With an eye toward the NFL Draft or signing as a free agent for a potential pro career, former MTSU football standout and U.S. Marine Steven Rhodes remained focused on the present.
Rhodes joined other student veterans, their families, other guests and MTSU administrators and staff during the seventh Graduating Veterans Stole Ceremony Wednesday, April 19, in the Tom H. Jackson Building’s Cantrell Hall.
The university recognized nearly 50 of 122 student veterans during the event who are planning to graduate Friday, May 5, in College of Graduate Studies ceremonies, or Saturday, May 6, in dual undergraduate commencement ceremonies.
Since May 2015, MTSU has honored its graduating student veterans with a formal ceremony, presenting them with special red stoles.
“This is a blessing to me and my family,” Rhodes said of the occasion. “This is special to be able to show other veterans they can earn their degree.”
At MTSU, he was a 6-foot-3, 253-pound honorable mention All-Conference USA defensive end, voted the Armed Forces Merit Award winner by the Football Writers Association of America, and carried a 3.2 GPA student in the classroom. He majored in organizational communication in the College of Behavioral and Health Sciences.

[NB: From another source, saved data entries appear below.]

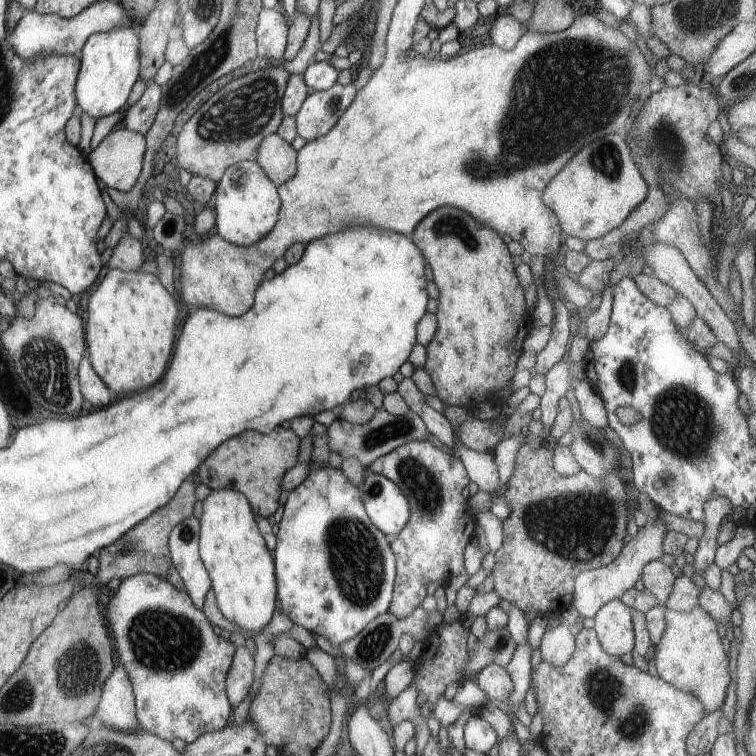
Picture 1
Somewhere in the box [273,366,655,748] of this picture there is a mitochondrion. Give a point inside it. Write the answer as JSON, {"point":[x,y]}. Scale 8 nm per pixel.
{"point":[580,527]}

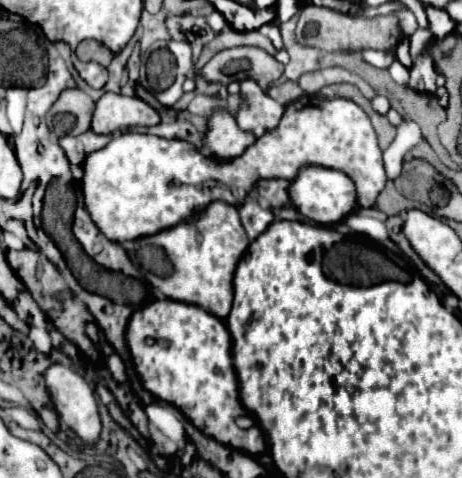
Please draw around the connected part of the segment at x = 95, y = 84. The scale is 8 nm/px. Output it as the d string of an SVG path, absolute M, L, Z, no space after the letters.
M75 58L75 70L91 88L103 88L107 82L107 70L97 62L81 62Z

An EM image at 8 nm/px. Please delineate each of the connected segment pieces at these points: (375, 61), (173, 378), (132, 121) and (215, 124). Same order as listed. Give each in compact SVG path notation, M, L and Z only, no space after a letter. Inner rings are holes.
M361 50L359 56L378 68L389 68L391 62L395 60L394 52L389 51L375 51L375 50Z
M169 298L153 300L131 314L125 340L133 366L153 396L177 406L195 428L225 446L253 456L267 450L263 432L257 426L243 430L235 422L247 412L239 402L237 376L231 364L231 336L223 320L193 304ZM147 338L153 338L153 344L147 344Z
M105 92L95 102L91 130L95 134L111 134L129 126L155 126L159 122L159 114L141 98Z
M215 112L209 118L209 132L205 134L205 146L211 152L211 156L229 160L237 158L255 142L256 138L249 132L243 132L235 116L229 112Z

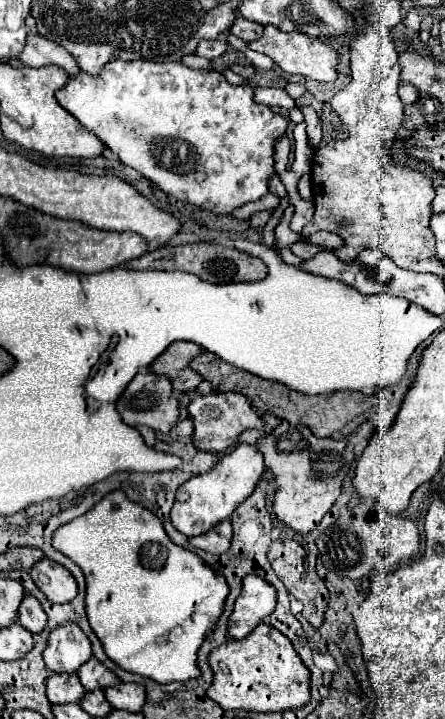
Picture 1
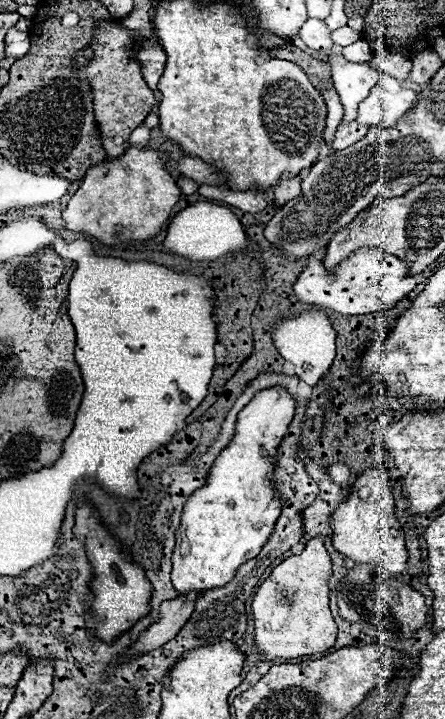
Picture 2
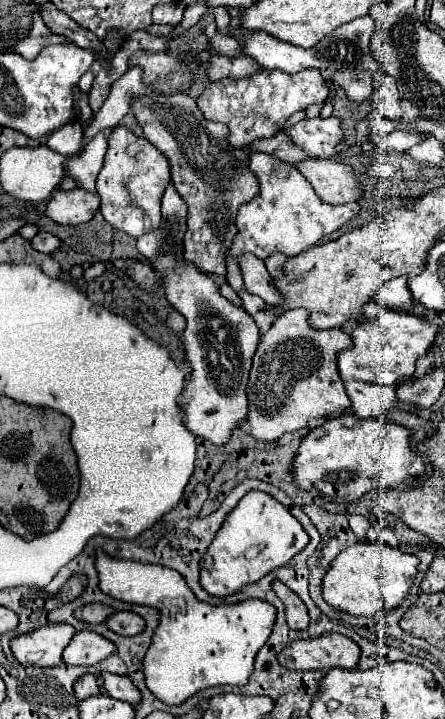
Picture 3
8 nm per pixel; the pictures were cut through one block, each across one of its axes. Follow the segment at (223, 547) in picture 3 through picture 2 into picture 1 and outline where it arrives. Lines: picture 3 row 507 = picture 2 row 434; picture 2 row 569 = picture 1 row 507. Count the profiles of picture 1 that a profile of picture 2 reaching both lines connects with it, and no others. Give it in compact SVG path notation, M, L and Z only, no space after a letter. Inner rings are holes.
M240 444L234 452L226 454L212 470L204 474L192 476L188 482L184 482L176 492L176 502L172 506L170 520L174 528L184 534L186 538L206 534L214 530L216 524L230 518L232 512L256 490L260 478L264 472L262 454L248 444Z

Raising a family with a wife Adrienne and sons Kameron, 6, and Devon, 4, playing football, studying and the rest of life’s opportunities, Rhodes, a Nashville native, said it had been challenging.
“My wife has helped out and I have had a great support system with parents helping,” he said, relieved “my school work is finished and I can’t wait to graduate.”

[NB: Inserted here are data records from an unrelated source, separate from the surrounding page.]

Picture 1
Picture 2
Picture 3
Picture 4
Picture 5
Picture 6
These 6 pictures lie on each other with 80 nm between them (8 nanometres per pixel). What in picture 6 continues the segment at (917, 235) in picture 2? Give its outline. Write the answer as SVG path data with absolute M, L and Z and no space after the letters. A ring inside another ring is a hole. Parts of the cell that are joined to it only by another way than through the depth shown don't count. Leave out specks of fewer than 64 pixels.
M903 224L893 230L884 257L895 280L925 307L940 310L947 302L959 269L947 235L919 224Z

Rhodes and MTSU President Sidney A. McPhee, a big admirer of the athlete, exchanged a huge hug during the ceremony when all student veterans came forward to be recognized. He said he had “a great workout” for the Tennessee Titans and “is looking forward to the call, whether it’s the draft or free agency. I’ll be somewhere in a month.”
McPhee told the student veterans he looks forward “to greeting you and personally thank you in a few weeks at graduation.”
Many-Bears Grinder, commissioner for the Tennessee Department of Veterans Services, attended the ceremony, as did other VA personnel, retired Brig. Gen. David Ogg (Class of 1978) and David Corlew with The Journey Home Project and longtime manager for country music legend Charlie Daniels, an avid supporter of the MTSU Veterans and Military Family Center that now bears his and his wife’s name.